> Provided records
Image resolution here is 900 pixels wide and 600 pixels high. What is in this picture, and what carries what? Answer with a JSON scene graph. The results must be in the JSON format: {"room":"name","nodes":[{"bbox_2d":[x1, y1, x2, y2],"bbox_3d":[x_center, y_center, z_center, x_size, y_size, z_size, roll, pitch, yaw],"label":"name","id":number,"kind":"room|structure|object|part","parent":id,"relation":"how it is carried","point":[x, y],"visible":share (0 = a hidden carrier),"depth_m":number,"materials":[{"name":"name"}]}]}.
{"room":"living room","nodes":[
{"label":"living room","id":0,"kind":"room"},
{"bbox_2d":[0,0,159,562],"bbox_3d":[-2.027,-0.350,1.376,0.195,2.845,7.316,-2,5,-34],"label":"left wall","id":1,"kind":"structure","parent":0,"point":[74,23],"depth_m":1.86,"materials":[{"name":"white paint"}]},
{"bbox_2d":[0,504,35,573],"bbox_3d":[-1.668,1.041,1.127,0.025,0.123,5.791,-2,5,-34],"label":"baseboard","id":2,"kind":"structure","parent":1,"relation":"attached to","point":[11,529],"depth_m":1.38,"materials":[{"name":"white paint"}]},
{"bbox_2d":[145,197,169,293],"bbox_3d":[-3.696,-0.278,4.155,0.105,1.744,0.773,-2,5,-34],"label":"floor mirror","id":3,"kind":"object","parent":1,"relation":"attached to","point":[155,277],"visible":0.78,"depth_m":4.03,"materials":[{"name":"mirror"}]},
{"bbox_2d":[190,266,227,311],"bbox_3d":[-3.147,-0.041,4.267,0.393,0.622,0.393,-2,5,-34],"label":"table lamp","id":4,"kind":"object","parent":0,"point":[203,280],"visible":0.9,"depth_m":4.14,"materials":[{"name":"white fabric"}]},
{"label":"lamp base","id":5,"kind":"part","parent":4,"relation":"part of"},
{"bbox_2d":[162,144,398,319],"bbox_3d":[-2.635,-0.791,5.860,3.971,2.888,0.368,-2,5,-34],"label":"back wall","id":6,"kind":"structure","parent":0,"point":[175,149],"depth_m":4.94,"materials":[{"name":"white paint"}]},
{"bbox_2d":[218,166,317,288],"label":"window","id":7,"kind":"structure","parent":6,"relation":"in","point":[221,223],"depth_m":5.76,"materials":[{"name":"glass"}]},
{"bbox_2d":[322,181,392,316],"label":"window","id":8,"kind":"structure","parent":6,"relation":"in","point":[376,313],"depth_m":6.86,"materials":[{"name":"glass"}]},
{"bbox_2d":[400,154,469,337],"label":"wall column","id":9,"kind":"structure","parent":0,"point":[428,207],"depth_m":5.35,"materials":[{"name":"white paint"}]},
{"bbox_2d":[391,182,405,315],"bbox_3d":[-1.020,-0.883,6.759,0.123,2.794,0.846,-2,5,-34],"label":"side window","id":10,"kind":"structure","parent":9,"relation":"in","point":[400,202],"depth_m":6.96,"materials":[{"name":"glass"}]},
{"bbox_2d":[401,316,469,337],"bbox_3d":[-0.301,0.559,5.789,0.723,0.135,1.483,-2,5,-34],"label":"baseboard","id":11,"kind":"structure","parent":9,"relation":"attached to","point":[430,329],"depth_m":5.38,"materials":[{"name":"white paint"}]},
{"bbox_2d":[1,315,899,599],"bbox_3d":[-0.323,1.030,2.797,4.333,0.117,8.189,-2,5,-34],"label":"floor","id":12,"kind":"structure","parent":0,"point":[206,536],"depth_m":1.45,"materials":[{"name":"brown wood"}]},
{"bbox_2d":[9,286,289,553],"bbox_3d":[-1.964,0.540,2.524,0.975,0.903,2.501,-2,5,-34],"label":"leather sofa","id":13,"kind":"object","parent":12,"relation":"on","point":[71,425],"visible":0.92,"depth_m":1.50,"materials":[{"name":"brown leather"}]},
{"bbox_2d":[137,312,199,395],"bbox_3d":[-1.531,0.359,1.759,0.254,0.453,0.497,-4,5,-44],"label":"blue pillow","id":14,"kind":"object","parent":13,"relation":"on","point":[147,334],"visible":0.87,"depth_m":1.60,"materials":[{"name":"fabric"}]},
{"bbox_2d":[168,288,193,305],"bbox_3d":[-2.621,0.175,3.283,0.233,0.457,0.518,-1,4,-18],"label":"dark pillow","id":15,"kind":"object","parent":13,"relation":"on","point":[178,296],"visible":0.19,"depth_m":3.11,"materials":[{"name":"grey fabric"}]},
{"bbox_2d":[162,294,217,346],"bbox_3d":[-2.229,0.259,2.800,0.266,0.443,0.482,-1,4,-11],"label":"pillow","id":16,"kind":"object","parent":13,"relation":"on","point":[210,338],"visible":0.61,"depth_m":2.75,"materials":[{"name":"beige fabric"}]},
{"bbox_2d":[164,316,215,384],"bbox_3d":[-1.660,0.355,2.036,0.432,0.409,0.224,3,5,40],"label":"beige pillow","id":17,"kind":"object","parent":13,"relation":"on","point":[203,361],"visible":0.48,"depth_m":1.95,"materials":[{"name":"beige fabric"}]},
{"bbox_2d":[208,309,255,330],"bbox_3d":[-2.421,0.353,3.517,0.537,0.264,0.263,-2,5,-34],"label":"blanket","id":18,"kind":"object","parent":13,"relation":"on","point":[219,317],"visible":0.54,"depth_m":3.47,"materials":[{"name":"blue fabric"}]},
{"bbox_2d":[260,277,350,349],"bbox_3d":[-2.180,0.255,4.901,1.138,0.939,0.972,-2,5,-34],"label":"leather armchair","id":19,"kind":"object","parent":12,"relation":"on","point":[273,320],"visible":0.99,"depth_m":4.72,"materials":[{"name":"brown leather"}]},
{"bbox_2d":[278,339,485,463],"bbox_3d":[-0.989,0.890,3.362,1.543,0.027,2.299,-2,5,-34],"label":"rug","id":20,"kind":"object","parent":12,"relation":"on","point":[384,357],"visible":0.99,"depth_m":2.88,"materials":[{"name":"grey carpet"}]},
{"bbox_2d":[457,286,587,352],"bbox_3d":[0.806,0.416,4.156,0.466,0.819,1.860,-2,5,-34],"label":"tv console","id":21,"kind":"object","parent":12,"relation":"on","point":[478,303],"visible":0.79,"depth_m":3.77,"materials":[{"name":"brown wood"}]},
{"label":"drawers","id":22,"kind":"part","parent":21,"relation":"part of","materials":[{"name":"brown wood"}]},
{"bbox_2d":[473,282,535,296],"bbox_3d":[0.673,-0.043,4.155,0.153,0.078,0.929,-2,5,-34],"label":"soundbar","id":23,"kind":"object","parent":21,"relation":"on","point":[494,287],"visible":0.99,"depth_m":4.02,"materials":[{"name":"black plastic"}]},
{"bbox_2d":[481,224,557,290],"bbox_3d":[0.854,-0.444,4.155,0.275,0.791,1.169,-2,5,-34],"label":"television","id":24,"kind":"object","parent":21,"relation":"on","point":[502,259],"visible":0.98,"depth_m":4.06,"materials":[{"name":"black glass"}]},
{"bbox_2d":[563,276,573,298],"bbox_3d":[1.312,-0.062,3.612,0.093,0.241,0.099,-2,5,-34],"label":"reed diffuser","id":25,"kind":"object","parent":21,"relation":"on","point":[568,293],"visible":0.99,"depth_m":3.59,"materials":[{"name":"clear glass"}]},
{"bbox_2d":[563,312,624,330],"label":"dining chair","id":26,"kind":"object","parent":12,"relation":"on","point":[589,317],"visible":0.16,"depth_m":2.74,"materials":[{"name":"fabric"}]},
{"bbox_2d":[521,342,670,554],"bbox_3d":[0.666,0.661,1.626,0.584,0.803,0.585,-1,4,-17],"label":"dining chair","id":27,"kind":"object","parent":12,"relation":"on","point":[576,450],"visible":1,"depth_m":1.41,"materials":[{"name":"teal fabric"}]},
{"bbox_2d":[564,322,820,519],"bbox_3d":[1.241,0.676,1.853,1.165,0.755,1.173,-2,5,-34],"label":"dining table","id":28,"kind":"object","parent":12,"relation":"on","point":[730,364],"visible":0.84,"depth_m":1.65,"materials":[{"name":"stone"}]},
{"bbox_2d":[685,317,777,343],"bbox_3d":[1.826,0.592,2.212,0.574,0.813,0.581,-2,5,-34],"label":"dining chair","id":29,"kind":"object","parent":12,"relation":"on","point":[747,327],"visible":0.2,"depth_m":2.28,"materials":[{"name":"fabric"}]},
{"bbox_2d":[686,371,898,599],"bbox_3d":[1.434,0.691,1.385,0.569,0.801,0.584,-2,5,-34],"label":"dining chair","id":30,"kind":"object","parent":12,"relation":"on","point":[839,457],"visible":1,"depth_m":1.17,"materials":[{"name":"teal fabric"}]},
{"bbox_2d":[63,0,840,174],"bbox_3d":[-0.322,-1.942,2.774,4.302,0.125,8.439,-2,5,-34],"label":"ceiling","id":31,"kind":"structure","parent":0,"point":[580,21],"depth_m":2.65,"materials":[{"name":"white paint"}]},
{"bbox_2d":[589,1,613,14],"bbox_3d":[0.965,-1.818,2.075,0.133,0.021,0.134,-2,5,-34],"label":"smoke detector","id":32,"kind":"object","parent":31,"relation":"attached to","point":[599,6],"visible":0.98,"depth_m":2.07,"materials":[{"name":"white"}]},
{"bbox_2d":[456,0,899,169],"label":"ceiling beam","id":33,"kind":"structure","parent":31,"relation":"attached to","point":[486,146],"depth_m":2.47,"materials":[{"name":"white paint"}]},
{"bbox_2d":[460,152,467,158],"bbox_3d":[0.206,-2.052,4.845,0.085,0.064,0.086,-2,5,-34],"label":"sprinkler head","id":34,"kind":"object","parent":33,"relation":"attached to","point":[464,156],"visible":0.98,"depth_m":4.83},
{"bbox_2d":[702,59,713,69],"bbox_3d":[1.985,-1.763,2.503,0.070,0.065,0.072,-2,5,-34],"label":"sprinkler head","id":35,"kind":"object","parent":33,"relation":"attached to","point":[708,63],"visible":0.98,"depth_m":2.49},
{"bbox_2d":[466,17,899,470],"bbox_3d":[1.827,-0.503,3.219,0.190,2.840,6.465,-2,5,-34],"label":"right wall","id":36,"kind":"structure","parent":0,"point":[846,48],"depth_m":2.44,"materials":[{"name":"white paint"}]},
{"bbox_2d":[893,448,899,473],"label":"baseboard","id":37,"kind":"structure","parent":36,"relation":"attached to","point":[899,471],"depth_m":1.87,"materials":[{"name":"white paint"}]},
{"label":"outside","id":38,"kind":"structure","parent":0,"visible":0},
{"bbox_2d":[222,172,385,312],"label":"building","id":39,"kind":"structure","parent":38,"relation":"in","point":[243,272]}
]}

> Problem statement
Filter the listing above so that only lines holding the word "living" remain, and report those lines.

> Response area
{"room":"living room","nodes":[
{"label":"living room","id":0,"kind":"room"},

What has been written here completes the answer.